(Exercise directions) When you write out the entries, keep every line exactly as it appears.
[Task inputs Boundary: Start]
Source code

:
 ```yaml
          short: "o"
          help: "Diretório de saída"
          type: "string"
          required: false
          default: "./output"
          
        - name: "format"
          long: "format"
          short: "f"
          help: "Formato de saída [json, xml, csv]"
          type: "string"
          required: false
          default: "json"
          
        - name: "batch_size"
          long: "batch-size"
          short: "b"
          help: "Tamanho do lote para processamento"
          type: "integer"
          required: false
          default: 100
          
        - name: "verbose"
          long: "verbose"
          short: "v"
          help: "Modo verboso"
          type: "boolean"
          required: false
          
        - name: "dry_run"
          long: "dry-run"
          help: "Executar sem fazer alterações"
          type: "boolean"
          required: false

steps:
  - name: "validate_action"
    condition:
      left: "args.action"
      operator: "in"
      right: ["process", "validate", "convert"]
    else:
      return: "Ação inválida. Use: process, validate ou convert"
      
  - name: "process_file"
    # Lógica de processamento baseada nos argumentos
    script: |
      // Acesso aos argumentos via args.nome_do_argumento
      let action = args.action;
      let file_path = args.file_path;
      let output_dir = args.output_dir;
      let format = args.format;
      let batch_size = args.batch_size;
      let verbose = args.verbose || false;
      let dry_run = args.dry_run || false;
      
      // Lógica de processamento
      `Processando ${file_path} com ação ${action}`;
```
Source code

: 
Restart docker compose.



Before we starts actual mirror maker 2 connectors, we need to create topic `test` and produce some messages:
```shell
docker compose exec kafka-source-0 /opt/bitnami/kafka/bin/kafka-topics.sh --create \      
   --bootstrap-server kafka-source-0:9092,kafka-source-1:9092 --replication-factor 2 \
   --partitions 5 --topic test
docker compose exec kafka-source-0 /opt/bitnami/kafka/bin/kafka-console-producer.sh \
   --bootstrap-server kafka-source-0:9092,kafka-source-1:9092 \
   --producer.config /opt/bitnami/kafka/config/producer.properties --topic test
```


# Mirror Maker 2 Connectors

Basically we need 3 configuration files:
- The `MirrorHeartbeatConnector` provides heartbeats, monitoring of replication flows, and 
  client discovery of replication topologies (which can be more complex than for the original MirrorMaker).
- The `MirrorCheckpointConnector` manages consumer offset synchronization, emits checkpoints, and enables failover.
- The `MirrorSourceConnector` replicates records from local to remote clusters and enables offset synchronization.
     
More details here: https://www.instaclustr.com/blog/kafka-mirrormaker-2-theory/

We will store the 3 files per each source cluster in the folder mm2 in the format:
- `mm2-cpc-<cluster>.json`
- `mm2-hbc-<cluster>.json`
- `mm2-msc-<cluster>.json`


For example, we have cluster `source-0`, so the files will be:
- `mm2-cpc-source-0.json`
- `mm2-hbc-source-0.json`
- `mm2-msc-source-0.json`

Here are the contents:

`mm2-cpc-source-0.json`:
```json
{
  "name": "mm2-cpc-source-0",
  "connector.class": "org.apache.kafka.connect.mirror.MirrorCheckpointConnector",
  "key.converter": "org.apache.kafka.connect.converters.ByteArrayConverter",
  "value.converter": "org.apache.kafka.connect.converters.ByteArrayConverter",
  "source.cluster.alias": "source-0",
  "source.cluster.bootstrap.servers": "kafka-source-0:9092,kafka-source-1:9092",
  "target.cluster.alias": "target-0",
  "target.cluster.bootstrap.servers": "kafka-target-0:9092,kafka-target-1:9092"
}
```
[Task inputs Boundary: End]
(Solution to this exercise)
Source code

:
 ```yaml
          short: "o"
          help: "Diretório de saída"
          type: "string"
          required: false
          default: "./output"
          
        - name: "format"
          long: "format"
          short: "f"
          help: "Formato de saída [json, xml, csv]"
          type: "string"
          required: false
          default: "json"
          
        - name: "batch_size"
          long: "batch-size"
          short: "b"
          help: "Tamanho do lote para processamento"
          type: "integer"
          required: false
          default: 100
          
        - name: "verbose"
          long: "verbose"
          short: "v"
          help: "Modo verboso"
          type: "boolean"
          required: false
          
        - name: "dry_run"
          long: "dry-run"
          help: "Executar sem fazer alterações"
          type: "boolean"
          required: false

steps:
  - name: "validate_action"
    condition:
      left: "args.action"
      operator: "in"
      right: ["process", "validate", "convert"]
    else:
      return: "Ação inválida. Use: process, validate ou convert"
      
  - name: "process_file"
    # Lógica de processamento baseada nos argumentos
    script: |
      // Acesso aos argumentos via args.nome_do_argumento
      let action = args.action;
      let file_path = args.file_path;
      let output_dir = args.output_dir;
      let format = args.format;
      let batch_size = args.batch_size;
      let verbose = args.verbose || false;
      let dry_run = args.dry_run || false;
      
      // Lógica de processamento
      `Processando ${file_path} com ação ${action}`;
```
Source code

: 
Restart docker compose.



Before we starts actual mirror maker 2 connectors, we need to create topic `test` and produce some messages:
```shell
docker compose exec kafka-source-0 /opt/bitnami/kafka/bin/kafka-topics.sh --create \      
   --bootstrap-server kafka-source-0:9092,kafka-source-1:9092 --replication-factor 2 \
   --partitions 5 --topic test
docker compose exec kafka-source-0 /opt/bitnami/kafka/bin/kafka-console-producer.sh \
   --bootstrap-server kafka-source-0:9092,kafka-source-1:9092 \
   --producer.config /opt/bitnami/kafka/config/producer.properties --topic test
```


# Mirror Maker 2 Connectors

Basically we need 3 configuration files:
- The `MirrorHeartbeatConnector` provides heartbeats, monitoring of replication flows, and 
  client discovery of replication topologies (which can be more complex than for the original MirrorMaker).
- The `MirrorCheckpointConnector` manages consumer offset synchronization, emits checkpoints, and enables failover.
- The `MirrorSourceConnector` replicates records from local to remote clusters and enables offset synchronization.
     
More details here: https://www.instaclustr.com/blog/kafka-mirrormaker-2-theory/

We will store the 3 files per each source cluster in the folder mm2 in the format:
- `mm2-cpc-<cluster>.json`
- `mm2-hbc-<cluster>.json`
- `mm2-msc-<cluster>.json`


For example, we have cluster `source-0`, so the files will be:
- `mm2-cpc-source-0.json`
- `mm2-hbc-source-0.json`
- `mm2-msc-source-0.json`

Here are the contents:

`mm2-cpc-source-0.json`:
```json
{
  "name": "mm2-cpc-source-0",
  "connector.class": "org.apache.kafka.connect.mirror.MirrorCheckpointConnector",
  "key.converter": "org.apache.kafka.connect.converters.ByteArrayConverter",
  "value.converter": "org.apache.kafka.connect.converters.ByteArrayConverter",
  "source.cluster.alias": "source-0",
  "source.cluster.bootstrap.servers": "kafka-source-0:9092,kafka-source-1:9092",
  "target.cluster.alias": "target-0",
  "target.cluster.bootstrap.servers": "kafka-target-0:9092,kafka-target-1:9092"
}
```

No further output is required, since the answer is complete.